On Wednesday, Communications and Digital Minister Fahmi Fadzil announced the Pakej Perpaduan (Unity Package) which offers cheaper prepaid data for youths, B40, People with Disabilities (OKU), senior citizens and veterans. He added that the data package offers half the price and triple the speed.
Eligible users can get 30GB of data for RM30 and it’s valid for 6 months. That’s equivalent to RM1 per GB but with six times longer validity. While the initiative is aimed at reducing the cost of living, it appears that the Pakej Perpaduan fails to hit the mark and here’s why.
The plan is slower, not 3x faster
During the announcement, it was revealed that Pakej Perpaduan is essentially an upgrade to Pakej Remaja Keluarga Malaysia which was announced by former Communications and Multimedia Minister Tan Sri Annuar Musa in September 2021. It was claimed that the new Pakej Perpaduan offers 3x higher speed with an upgrade from 1Mbps to 3Mbps.
If we look back at the previous announcements, there was no mention of a 1Mbps speed cap at all. When we check the respective Pakej Remaja pages on the big four telcos’ websites, it is listed that the 20GB of data is high-speed with no speed cap or restrictions. This means users will be able to enjoy uncapped speeds subject to the network conditions.
Since Pakej Perpaduan now has a 3Mbps speed cap, the new plan is definitely slower and not faster.
Average users would definitely use more than 5GB per month
Looking at the plan, this is great for casual and light users. With 30GB of data valid for 6 months, that’s an average of 5GB per month for RM5/month. No doubt that the effective monthly commitment is 50% lower than Pakej Remaja but the reality is how many could survive with just 5GB per month?
If we are looking at youths and the B40 segment, most of them rely on their mobile data as their sole internet connectivity. We are talking about users without fixed broadband, and they would use their mobile data both on the go and at home. It’s no wonder Malaysia is one of the highest mobile data users in the world.
According to Opensignal, Malaysia recorded the highest data growth among 5 SEA countries between 2020 to 2021. Most recently, Celcom said its average monthly data consumption per user has increased from 14.9GB in Q1 2020 to 26.2GB in Q3 2022. That’s partly the reason why “unlimited” prepaid plans have gotten so popular these days, especially with the rise of video-based social media platforms such as TikTok. We do know that some users could use more than 300GB per month and that’s one of the reasons why telcos are tightening their FUP for mobile data.
If the core focus is to reduce cost, why not offer 30GB with uncapped speeds for RM15/month instead?
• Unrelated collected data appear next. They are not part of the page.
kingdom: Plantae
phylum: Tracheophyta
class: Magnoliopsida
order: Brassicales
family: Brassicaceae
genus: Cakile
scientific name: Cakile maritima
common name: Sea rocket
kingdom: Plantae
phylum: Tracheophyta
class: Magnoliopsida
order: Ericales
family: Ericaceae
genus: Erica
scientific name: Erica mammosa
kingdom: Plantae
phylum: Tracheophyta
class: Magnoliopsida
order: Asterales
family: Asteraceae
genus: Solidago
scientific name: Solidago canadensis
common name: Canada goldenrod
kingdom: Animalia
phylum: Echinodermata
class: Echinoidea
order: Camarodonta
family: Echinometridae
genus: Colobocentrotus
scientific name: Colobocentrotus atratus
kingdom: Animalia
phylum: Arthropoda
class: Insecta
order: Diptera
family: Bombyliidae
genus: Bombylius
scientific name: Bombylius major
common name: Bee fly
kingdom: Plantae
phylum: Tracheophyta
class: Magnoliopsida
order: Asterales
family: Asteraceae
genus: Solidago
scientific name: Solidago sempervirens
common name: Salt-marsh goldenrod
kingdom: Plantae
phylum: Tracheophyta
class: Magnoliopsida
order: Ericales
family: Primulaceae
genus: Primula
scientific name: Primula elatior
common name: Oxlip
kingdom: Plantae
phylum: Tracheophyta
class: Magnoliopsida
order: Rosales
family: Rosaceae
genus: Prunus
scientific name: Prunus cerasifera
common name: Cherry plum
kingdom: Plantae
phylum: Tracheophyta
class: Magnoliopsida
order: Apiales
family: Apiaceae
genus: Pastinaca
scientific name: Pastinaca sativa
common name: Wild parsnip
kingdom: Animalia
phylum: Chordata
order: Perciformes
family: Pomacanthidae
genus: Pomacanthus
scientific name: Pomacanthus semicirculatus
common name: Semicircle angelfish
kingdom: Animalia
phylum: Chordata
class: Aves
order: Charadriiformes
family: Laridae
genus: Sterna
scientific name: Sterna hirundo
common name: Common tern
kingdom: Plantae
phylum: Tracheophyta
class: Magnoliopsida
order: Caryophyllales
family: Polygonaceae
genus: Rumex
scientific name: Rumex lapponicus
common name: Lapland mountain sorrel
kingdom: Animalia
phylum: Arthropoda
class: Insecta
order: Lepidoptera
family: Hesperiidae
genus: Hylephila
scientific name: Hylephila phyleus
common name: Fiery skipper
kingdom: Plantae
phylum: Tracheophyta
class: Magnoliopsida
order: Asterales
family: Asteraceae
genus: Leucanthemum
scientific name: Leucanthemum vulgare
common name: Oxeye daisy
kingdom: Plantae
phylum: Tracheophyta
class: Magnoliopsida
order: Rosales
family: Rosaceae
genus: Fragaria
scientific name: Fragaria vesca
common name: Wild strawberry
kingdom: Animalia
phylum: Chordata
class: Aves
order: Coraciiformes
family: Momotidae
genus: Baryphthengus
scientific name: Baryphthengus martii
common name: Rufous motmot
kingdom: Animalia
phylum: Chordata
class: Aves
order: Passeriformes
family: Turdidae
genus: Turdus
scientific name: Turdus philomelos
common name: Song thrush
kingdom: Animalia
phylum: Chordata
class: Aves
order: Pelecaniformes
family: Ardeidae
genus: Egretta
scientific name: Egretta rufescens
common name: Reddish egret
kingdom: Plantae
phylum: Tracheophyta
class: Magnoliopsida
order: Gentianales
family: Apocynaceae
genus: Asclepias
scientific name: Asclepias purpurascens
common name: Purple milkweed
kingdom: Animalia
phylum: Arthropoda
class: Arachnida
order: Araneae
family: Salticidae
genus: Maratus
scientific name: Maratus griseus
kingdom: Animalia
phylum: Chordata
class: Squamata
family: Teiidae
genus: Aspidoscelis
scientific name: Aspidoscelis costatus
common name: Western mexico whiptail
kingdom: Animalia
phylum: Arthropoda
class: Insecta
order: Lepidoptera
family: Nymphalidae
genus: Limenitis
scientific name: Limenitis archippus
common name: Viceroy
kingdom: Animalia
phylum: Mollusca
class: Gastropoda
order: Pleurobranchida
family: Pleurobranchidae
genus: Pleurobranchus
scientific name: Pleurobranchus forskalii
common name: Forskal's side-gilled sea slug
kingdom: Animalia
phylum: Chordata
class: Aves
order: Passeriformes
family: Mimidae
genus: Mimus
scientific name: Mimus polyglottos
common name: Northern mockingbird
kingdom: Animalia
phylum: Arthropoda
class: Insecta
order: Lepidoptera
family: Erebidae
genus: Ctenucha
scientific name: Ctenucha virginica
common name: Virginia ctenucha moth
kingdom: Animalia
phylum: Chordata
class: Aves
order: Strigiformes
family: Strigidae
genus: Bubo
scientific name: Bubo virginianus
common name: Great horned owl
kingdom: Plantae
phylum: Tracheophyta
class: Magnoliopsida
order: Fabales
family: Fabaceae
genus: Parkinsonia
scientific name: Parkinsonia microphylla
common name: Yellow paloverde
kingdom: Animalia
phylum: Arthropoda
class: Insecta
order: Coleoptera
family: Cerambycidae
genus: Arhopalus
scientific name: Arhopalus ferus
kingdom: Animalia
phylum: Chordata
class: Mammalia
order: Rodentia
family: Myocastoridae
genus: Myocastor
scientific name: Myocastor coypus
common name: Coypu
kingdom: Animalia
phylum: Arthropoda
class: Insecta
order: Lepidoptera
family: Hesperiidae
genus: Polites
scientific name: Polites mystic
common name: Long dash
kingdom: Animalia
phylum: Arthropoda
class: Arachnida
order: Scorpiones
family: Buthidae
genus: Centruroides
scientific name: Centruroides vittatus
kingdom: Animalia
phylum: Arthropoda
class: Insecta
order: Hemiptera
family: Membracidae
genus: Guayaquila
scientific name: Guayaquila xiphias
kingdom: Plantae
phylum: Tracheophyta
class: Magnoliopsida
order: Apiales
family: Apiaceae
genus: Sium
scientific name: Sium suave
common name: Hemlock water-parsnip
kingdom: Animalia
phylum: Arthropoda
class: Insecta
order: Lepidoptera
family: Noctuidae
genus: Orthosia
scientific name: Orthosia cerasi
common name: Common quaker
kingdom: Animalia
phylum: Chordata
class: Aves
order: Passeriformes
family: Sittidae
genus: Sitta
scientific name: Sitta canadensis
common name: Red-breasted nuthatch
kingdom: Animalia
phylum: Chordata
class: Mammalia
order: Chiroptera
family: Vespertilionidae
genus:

After all, most telcos are offering 1GB of data for RM1 or less these days.
The focus should be on improving accessibility to fibre broadband
Reducing prices isn’t sustainable in the long run. What’s the point of having a cheap plan if consumers can’t get decent speeds or access to quality coverage? The government should be looking at improving the overall internet experience and one area that it needs to look at is increasing the adoption of fibre broadband.
According to the last JENDELA report, Malaysia has achieved 7.44 million premises passed by fibre, which is 50% more than before JENDELA was started in August 2020. However, the number of premises passed doesn’t mean these premises or homes are directly connected to fibre.
TM which is the biggest fibre broadband player currently has 2.98 million fixed broadband subscribers as of Q3 2022, and that’s less than half of the total fibre premises passed. We all know that fibre broadband provides significantly better and more reliable internet with compared to mobile data, but why aren’t more people jumping on board?
Could it be most users are staying in rented homes and finding it hard to commit to a 24-month contract? Could it be due to ridiculous termination fees which are just too expensive for B40 folks?
Back in 2021, we reported that several fibre broadband providers have changed their terms and users are forced to pay the entire remaining months of their subscription in full if they were to terminate early. When we asked MCMC about this ridiculous practice, they said consumers are responsible for accepting the T&C. The government should look into these unethical terms and penalties if we want more people to switch to fibre.
Getting fibre broadband might be a costly affair for B40 familes and the government could look into getting providers to introduce a lower no-frills plan with a shorter contract period. One suggestion is a budget RM50-80 monthly unlimited fibre plan with 20Mbps speeds. For greater value, it could be bundled with an unlimited mobile data package similar to Webe’s old Nex.Life offering. The plan came with a shorter 12-month contract and users will get unlimited 30Mbps fibre broadband plus a SIM with unlimited 4G data for RM100/month.
We hope that Fahmi will consider these pointers for his upcoming good news for fixed broadband users.